Things fell apart at the Godfather Party. As a lapsed Catholic and an Italian who moved away from the extended family, my holiday options were cut and dry: I could lament there’s no grandmother in our kitchen sautéing garlic in the morning and layering the meat, cheese and eggs for a pizza rustica. I could long for the days when a family hike up to my grandfather’s Hudson Valley grape vines was the best way to get an appetite for apple pie. Or, I could rally my husband and daughter to make our own traditions from scratch. I chose, and still choose, the latter. But it is much easier said than done. 

Stylizing our own holidays was easy at first. At our non-church wedding ceremony, for example, our interfaith minister quoted Gnostic Gospels, Buddhist texts, Native American folklore, and E. E. Cummings. Similarly, the day after a quiet Thanksgiving with my husband’s family in Atlanta, we drove to rural Alabama to a friend’s bamboo farm. We ate their vegan leftovers and later toured their acreage of oversized grass and carnivorous plants, impressed with our ability to improvise and have it all.

The difficulty came that first Christmas; we had set the bar high, and past adventure had made us cocky. Instead of staying home for a quiet Christmas together, we drove through thirteen hours of bad weather to my parents’ house to give them the news that I was pregnant (road trips are more fun, I insisted). We were like weird evangelists, wandering through snow drifts all along the Hudson River towns to tell friends, my parents—and finally—my ailing grandmother—our good news. We were home by New Years Eve, and exhausted. The real do-it-yourself holiday was still to come.

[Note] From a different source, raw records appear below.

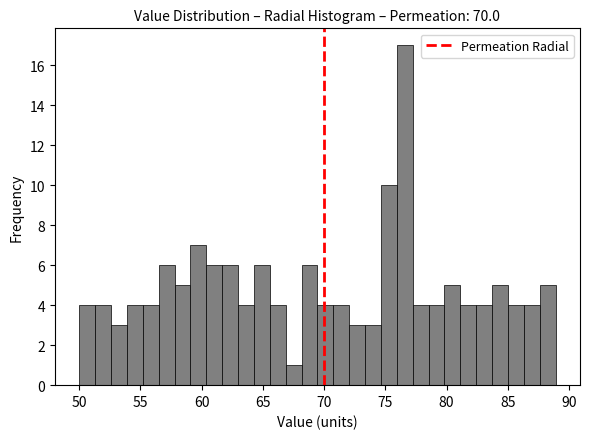

Read against the x-axis, roughly where is the centre of the tallest bar?

76.5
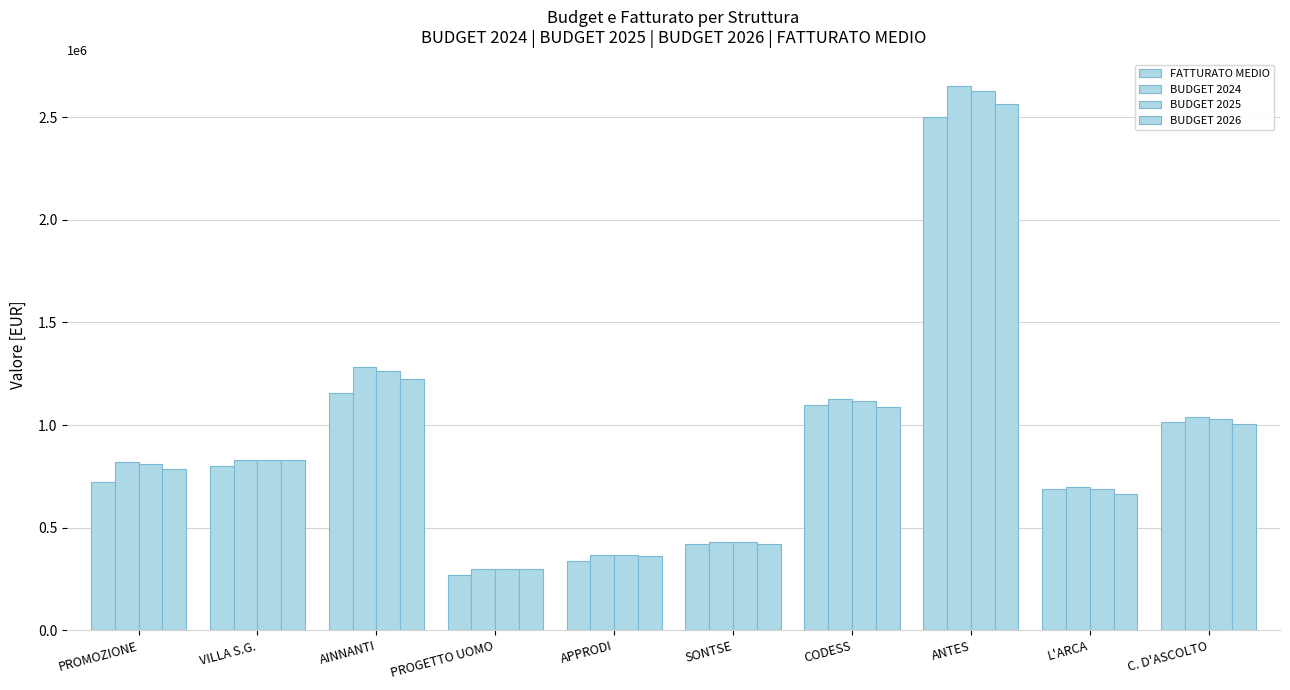

Is it true that BUDGET 2024 equals 698125.0 at L'ARCA?

True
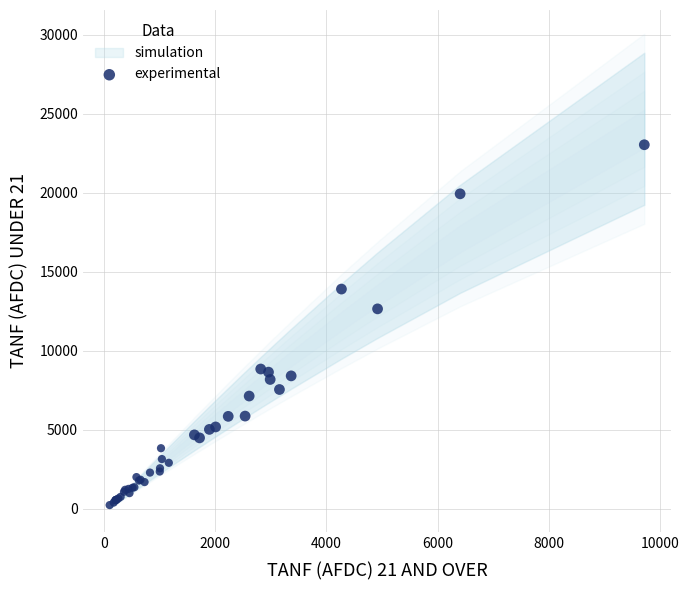

What Y value in the scatter plot is closest to 11640?

12656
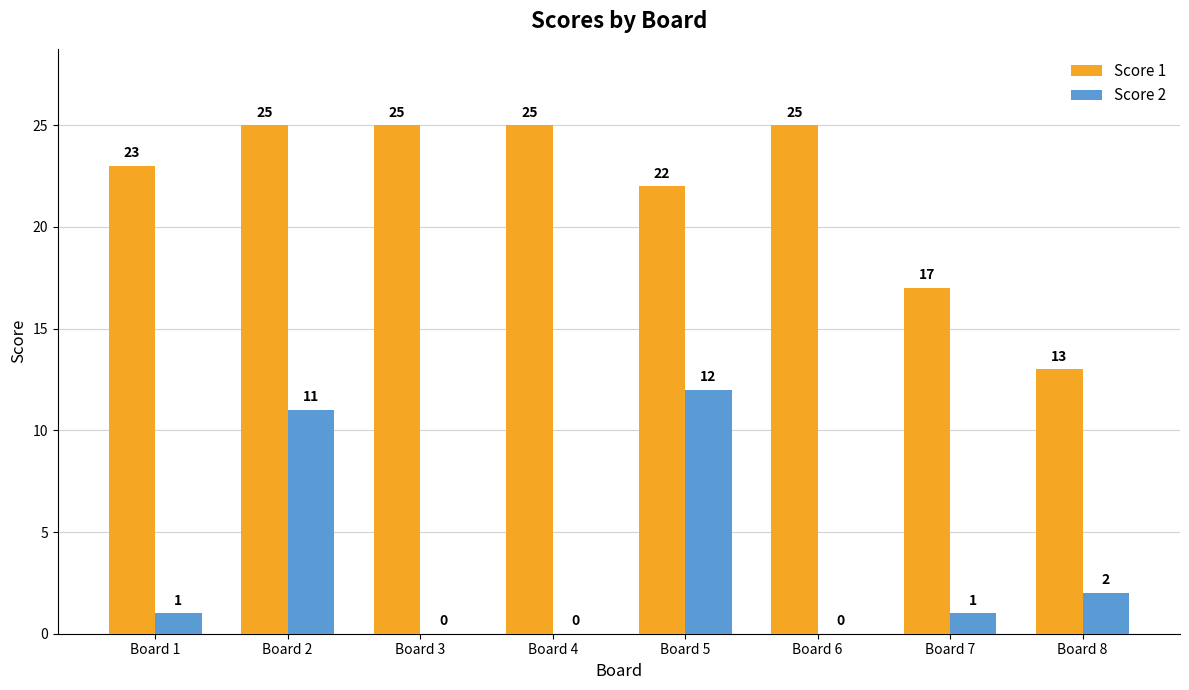

Between Board 1 and Board 8, which series saw the biggest shift?

Score 1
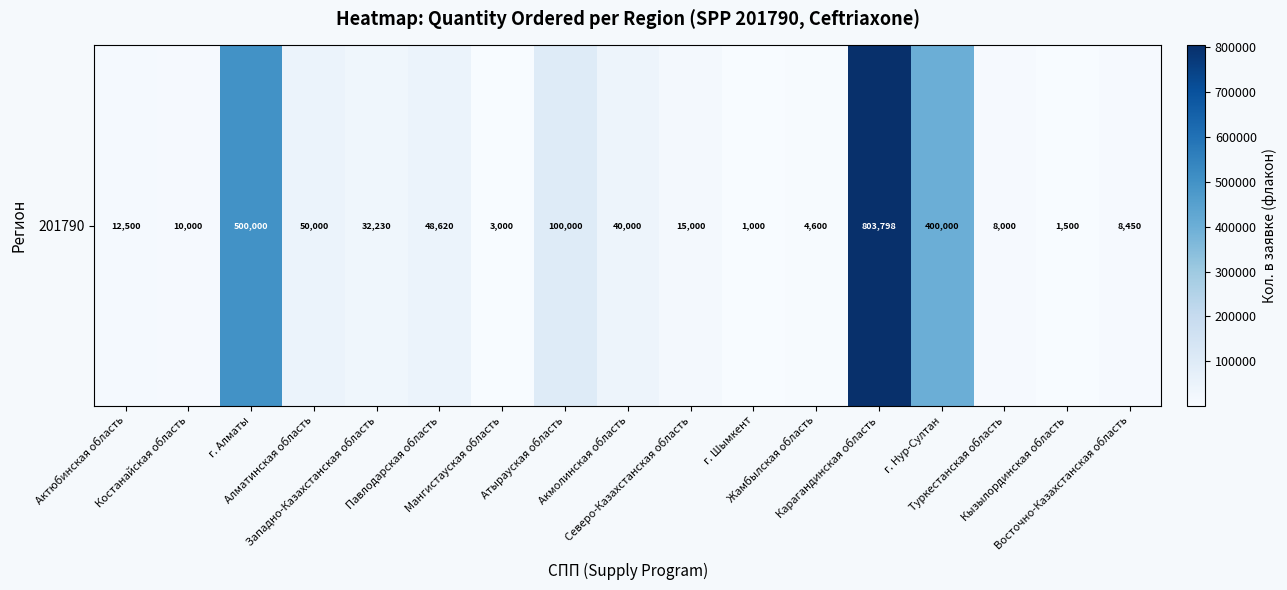

Is it true that the value at Жамбылская область is 4600?

True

I had committed, insisted, on hosting a New Year’s Day Godfather party, and I couldn’t bring myself to back out now. The event held too much potential in terms of create-your-own-tradition payoff, so I attacked it as I would have a box of canolis. I contained my first trimester nausea as I prepared anti pasto, swisschard pizza, stuffed mushrooms and lasagna with homemade sauce for fifteen guests. When people arrived bleary eyed and hungover, I put on a happy hostess act despite the shoveling that had commenced. I had expected everyone to know that in an Italian family, food equals love. I had expected, unrealistically, that everyone would act like family.

I did get some satisfaction announcing our pregnancy to the crowd. Everyone mustered the appropriate coos. But it wasn’t enough to soothe my rage when I saw a pile of chard on the side of one guest’s plate (they picked it off!). It was hard not to wish I had served mac and cheese out of a blue box.

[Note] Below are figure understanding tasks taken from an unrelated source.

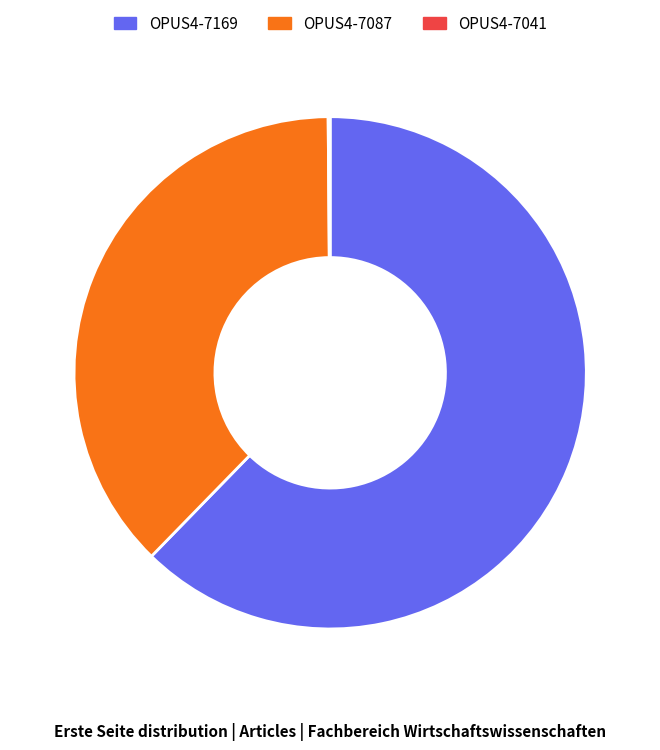

Between OPUS4-7087 and OPUS4-7169, which is larger?

OPUS4-7169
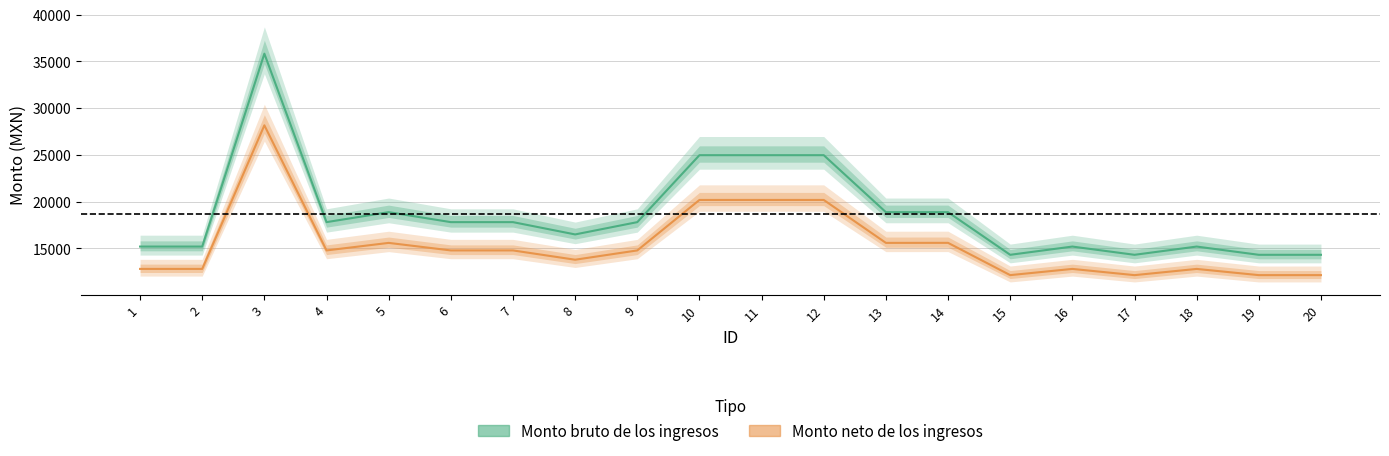

How many categories are shown in the chart?

20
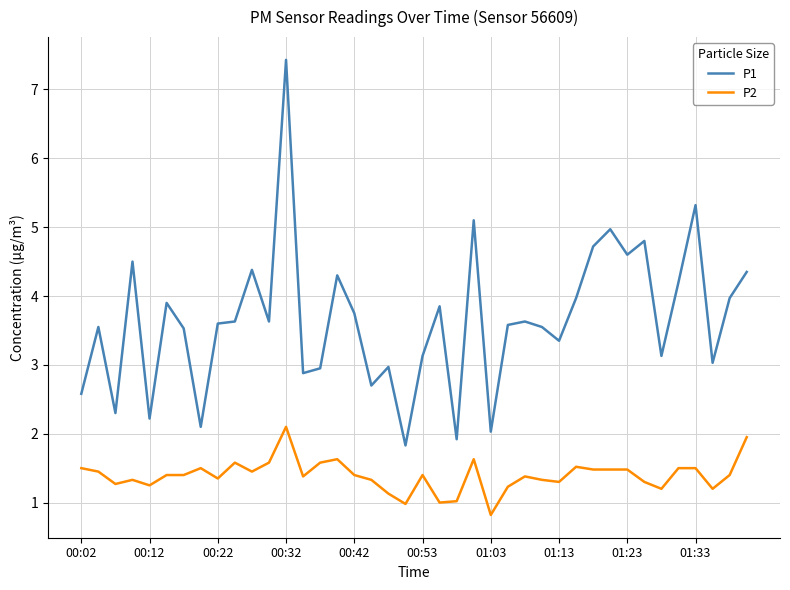

Which series has the largest total across all categories?

P1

As promised, we screened The Godfather parts I, II, and III. I had forgotten how much violence riddled parts I and II. Nobody stayed for part III.

The mistake had been ours, of course. In my mind, creating our own holidays had to be unique and memorable, or else it wasn’t worth it. We had to “do something” in order to “feel something.” The doing had completely overtaken the feeling.

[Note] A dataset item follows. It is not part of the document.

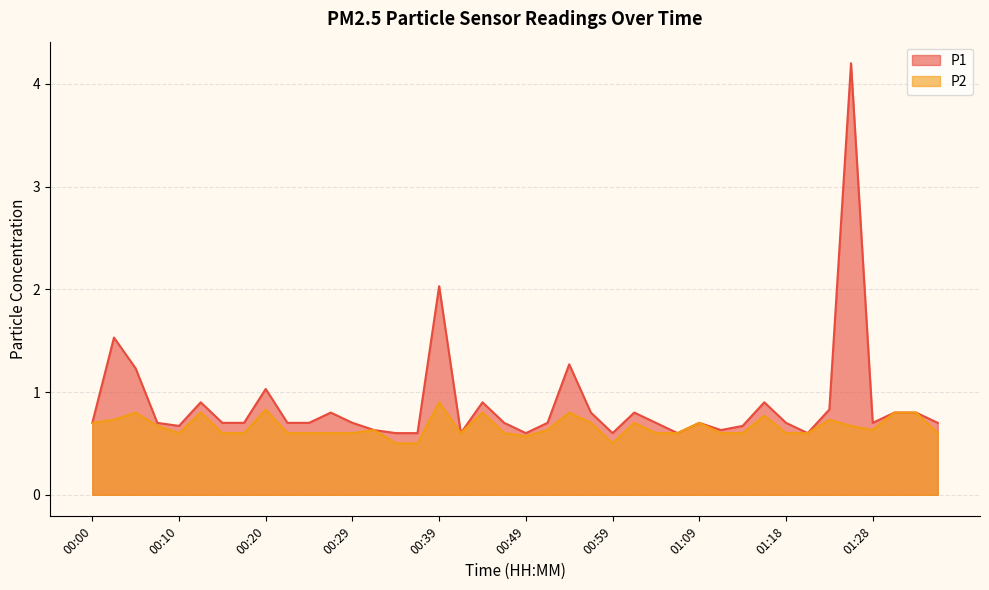

Reading right to left, list all the values displayed in this chart.

P1: 0.7	0.8	0.8	0.7	4.2	0.8	0.6	0.7	0.9	0.7	0.6	0.7	0.6	0.7	0.8	0.6	0.8	1.3	0.7	0.6	0.7	0.9	0.6	2.0	0.6	0.6	0.6	0.7	0.8	0.7	0.7	1.0	0.7	0.7	0.9	0.7	0.7	1.2	1.5	0.7
P2: 0.6	0.8	0.8	0.6	0.7	0.7	0.6	0.6	0.8	0.6	0.6	0.7	0.6	0.6	0.7	0.5	0.7	0.8	0.6	0.6	0.6	0.8	0.6	0.9	0.5	0.5	0.6	0.6	0.6	0.6	0.6	0.8	0.6	0.6	0.8	0.6	0.7	0.8	0.7	0.7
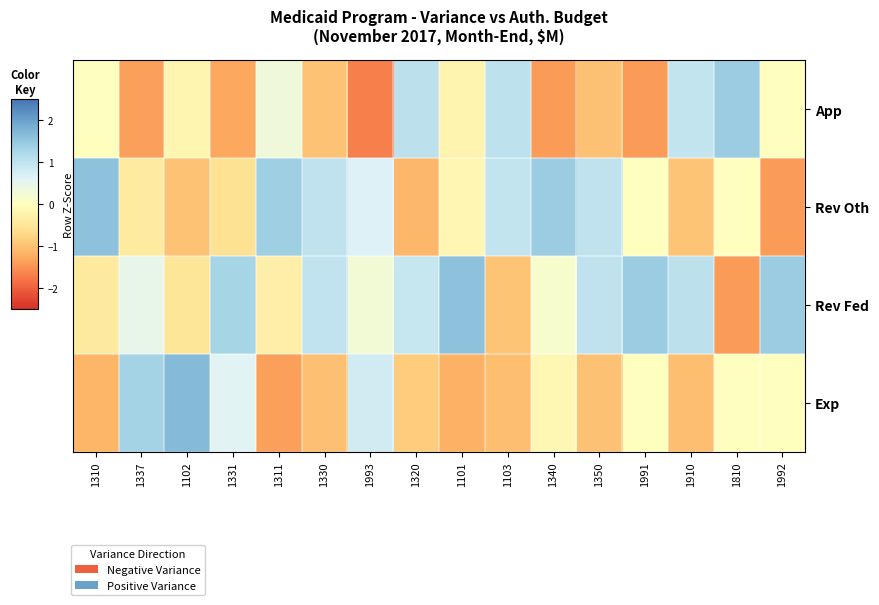

List the series in order of their peak value, lowest first.

App, Rev Fed, Rev Oth, Exp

As this holiday season approaches, my husband and I have come to agree: as we grow as a family, we’ll grow into our faith. Breaking with tradition is okay, and making a new one might actually take some time. Our daughter, meanwhile, provides us with miniature holidays with every milestone—her first word (angel), her first joke (a fake cough)— and in doing so she has reminded us of our family truth. Living in the moment is, in fact, our tradition.